A payday lender trade group launches a $10 million PR campaign to rehabilitate their image. In their TV commercials, they say "Please borrow only what you feel comfortable paying back when it's due."

Consumer advocates, however, note that they still charge up to 400% interest and aren't impressed with this newfound sense of responsibility:

"Payday lenders make it easy for consumers to get trapped in predatory debt," said Teresa Arnold, legislative director for AARP in South Carolina.

State legislators in South Carolina are considering a bill to cap interest and fees for payday loans at 36%. The sponsor of the legislation explains why it's a growing problem in the state:

State Rep. Alan Clemmons, a Republican who introduced the South Carolina legislation, said it's needed because neighboring states have either banned or sharply restricted payday loans. In response, lenders have increased business in South Carolina, and the state has become "payday lender Mecca," Clemmons said.
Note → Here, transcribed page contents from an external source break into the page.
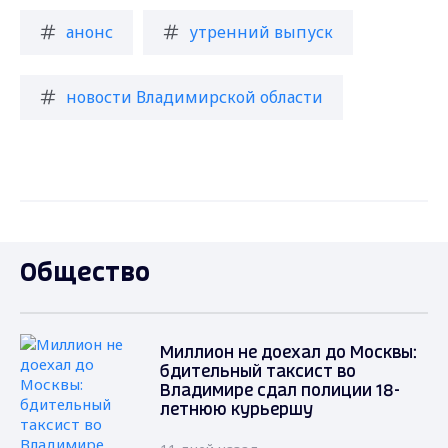
анонс
утренний выпуск
новости Владимирской области
Общество
Миллион не доехал до Москвы:
бдительный таксист во
Владимире сдал полиции 18-
летнюю курьершу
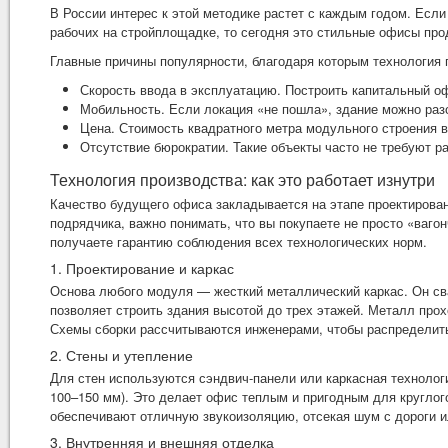
В России интерес к этой методике растет с каждым годом. Есл
рабочих на стройплощадке, то сегодня это стильные офисы про
Главные причины популярности, благодаря которым технология 
Скорость ввода в эксплуатацию. Построить капитальный оф
Мобильность. Если локация «не пошла», здание можно разо
Цена. Стоимость квадратного метра модульного строения в
Отсутствие бюрократии. Такие объекты часто не требуют р
Технология производства: как это работает изнутри
Качество будущего офиса закладывается на этапе проектирован
подрядчика, важно понимать, что вы покупаете не просто «ваго
получаете гарантию соблюдения всех технологических норм.
1. Проектирование и каркас
Основа любого модуля — жесткий металлический каркас. Он сва
позволяет строить здания высотой до трех этажей. Металл прох
Схемы сборки рассчитываются инженерами, чтобы распределить
2. Стены и утепление
Для стен используются сэндвич-панели или каркасная технолог
100–150 мм). Это делает офис теплым и пригодным для круглог
обеспечивают отличную звукоизоляцию, отсекая шум с дороги и
3. Внутренняя и внешняя отделка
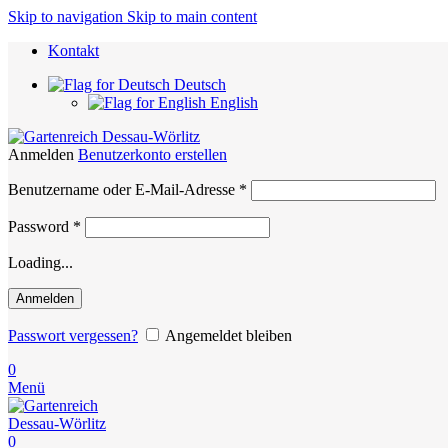
Skip to navigation
Skip to main content
Kontakt
Deutsch
English
Anmelden
Benutzerkonto erstellen
Erforderlich
Benutzername oder E-Mail-Adresse
*
Erforderlich
Password
*
Loading...
Anmelden
Passwort vergessen?
Angemeldet bleiben
0
Menü
0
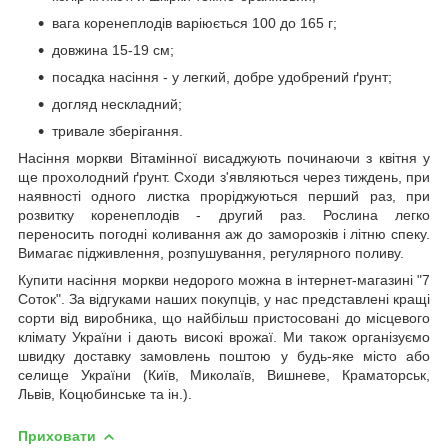
вага коренеплодів варіюється 100 до 165 г;
довжина 15-19 см;
посадка насіння - у легкий, добре удобрений ґрунт;
догляд нескладний;
тривале зберігання.
Насіння моркви Вітамінної висаджують починаючи з квітня у
ще прохолодний ґрунт. Сходи з'являються через тиждень, при
наявності одного листка проріджуються перший раз, при
розвитку коренеплодів - другий раз. Рослина легко
переносить погодні коливання аж до заморозків і літню спеку.
Вимагає підживлення, розпушування, регулярного поливу.
Купити насіння моркви недорого можна в інтернет-магазині "7
Соток". За відгуками наших покупців, у нас представлені кращі
сорти від виробника, що найбільш пристосовані до місцевого
клімату України і дають високі врожаї. Ми також організуємо
швидку доставку замовлень поштою у будь-яке місто або
селище України (Київ, Миколаїв, Вишневе, Краматорськ,
Львів, Коцюбинське та ін.).
Приховати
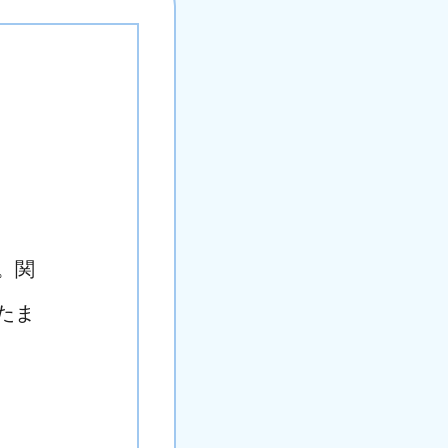
。関
たま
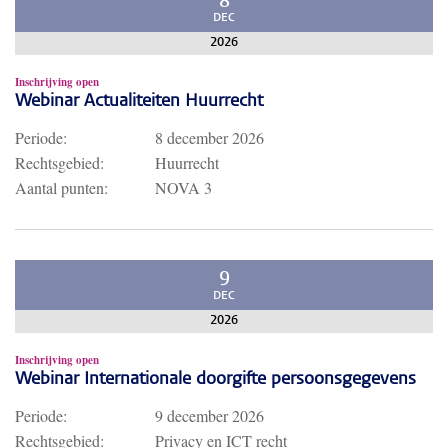
8
DEC
2026
Inschrijving open
Webinar Actualiteiten Huurrecht
Periode:
8 december 2026
Rechtsgebied:
Huurrecht
Aantal punten:
NOVA 3
9
DEC
2026
Inschrijving open
Webinar Internationale doorgifte persoonsgegevens
Periode:
9 december 2026
Rechtsgebied:
Privacy en ICT recht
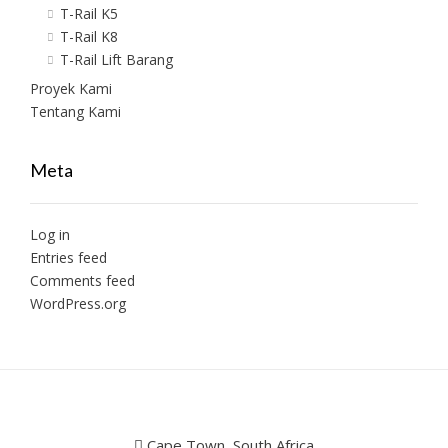
T-Rail K5
T-Rail K8
T-Rail Lift Barang
Proyek Kami
Tentang Kami
Meta
Log in
Entries feed
Comments feed
WordPress.org
Cape Town, South Africa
According to the article, the AARP says the number of payday lenders in South Carolina has doubled over the past five years.

There's another bill that would ban payday lending altogether. According to this article, there are 1,220 payday lenders South Carolina. The state AARP chapter has organized town hall meetings this week to discuss the need for reform.
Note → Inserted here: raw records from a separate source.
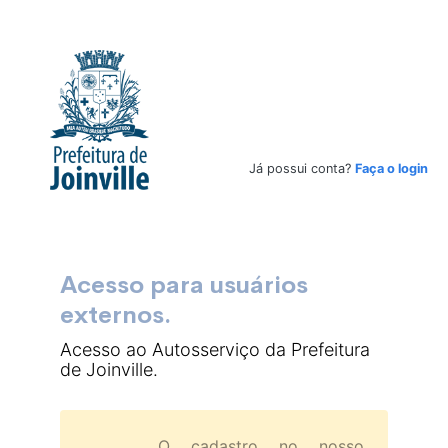
Já possui conta?
Faça o login
Acesso para usuários
externos.
Acesso ao Autosserviço da Prefeitura
de Joinville.
O cadastro no nosso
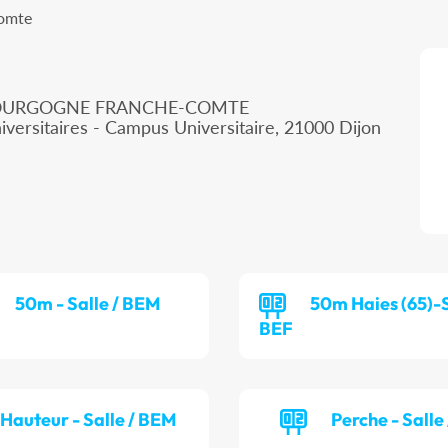
Comte
 BOURGOGNE FRANCHE-COMTE
iversitaires - Campus Universitaire, 21000 Dijon
50m - Salle / BEM
50m Haies (65)-S
BEF
Hauteur - Salle / BEM
Perche - Salle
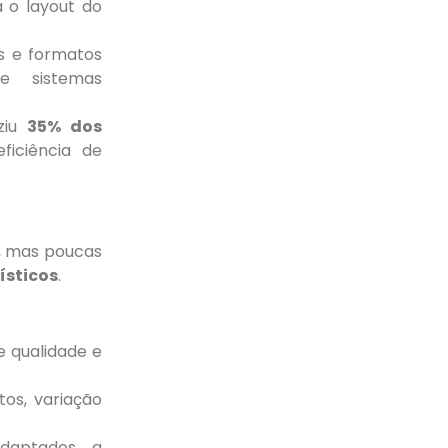
 o layout do
 e formatos
 e sistemas
ziu
35% dos
iciência de
, mas poucas
ísticos
.
 qualidade e
os, variação
aptados a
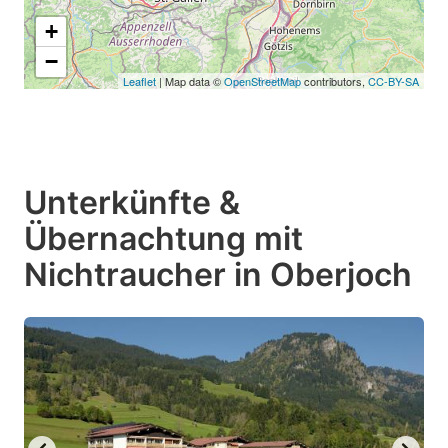
+
−
Leaflet
| Map data ©
OpenStreetMap
contributors,
CC-BY-SA
Unterkünfte &
Übernachtung mit
Nichtraucher in Oberjoch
Elsewhere, Alabama State Sen. Bradly Byrne says he made a mistake in supporting a 2003 law that exempted payday lenders from the state's usury laws. He says he will introduce legislation next month limiting interest and fees to 36%.

In Tennessee, SB1583/HB2149 "Reduces maximum fees that title pledge lenders may charge from 20 percent to 15 percent of the original loan amount; requires principal reduction payments to begin at the first rather than third renewal of the loan; clarifies that routine principal reduction payment deferral is prohibited." SB1584/HB2132 "Limits amount of fees charged by title pledge lender; increases monthly payment amount required by such lenders; gives persons aggrieved by title pledge lenders certain rights including a private right of action; and makes other modifications to the title pledge lenders law." SB1070/HB1431 "Specifically prohibits title pledge lenders from advertising using words that are false or misleading."

In related news, federal banking regulators are cracking down on subprime mortgage lenders:

The devastating reign of "exploding" adjustable-rate mortgages (ARMs) in the subprime market may soon be over. Today federal banking and credit union regulators proposed to clamp down on these risky loans by requiring depository institutions to do more careful assessments before approving these loans for credit-strapped consumers. Exploding ARMs, which begin with a fixed "teaser" interest rate for two or three years and then switch to an escalating adjustable rate, are the most common type of loan in the subprime market, and they have been linked to an alarming increase in foreclosures on subprime home loans.

A sampling of reaction to the news:

Maude Hurd - ACORN National President: "The steering of subprime borrowers into ARMs is one of the biggest predatory practices today, with three out of every four subprime borrowers being given these ARMs that quickly become unaffordable after just two or three years. In the best case, these loans merely result in the loss of equity when homeowners refinance and have to pay new closing costs and prepayment penalties. In the worst case, which unfortunately is all too common, these loans costs families their homes. We applaud the regulators and Chairmen Dodd and Frank for their work to protect homeowners from these abusive lending practices."

[..]

Martin Eakes - CEO, Center for Responsible Lending: "This is an important step toward a return to sensible lending. Subprime loans comprise only 13 percent of outstanding mortgages, but they contribute over 60 percent of foreclosures--and the vast majority of subprime loans today are exploding ARMs. I want to thank FDIC Chairman Sheila Bair, Federal Reserve Chairman Ben Bernanke, OTS Director John Reich, Comptroller John Dugan, and NCUA Chairman JoAnn Johnson for sending a clear signal that they will not tolerate irresponsible lending practices that put families' homes and wealth at undue risk. I'd also like to thank Chairmen Chris Dodd and Barney Frank for their continuing efforts to ensure that all homeowners receive loans that are sustainable, rather than set up to fail."

The news from other fronts is not so good.

Georgia banned payday lending three years ago, but the legislature is considering a new bill promoted by payday lenders that would again allow the practice in that state.

The Virginia legislature rejected proposals to outlaw or at least reform payday lending in that state, which has only been allowed since 2002.

Similar legislation in Arkansas to make payday lending subject to usury laws failed to make its way out of the Commerce Committee, with only one member voting for it.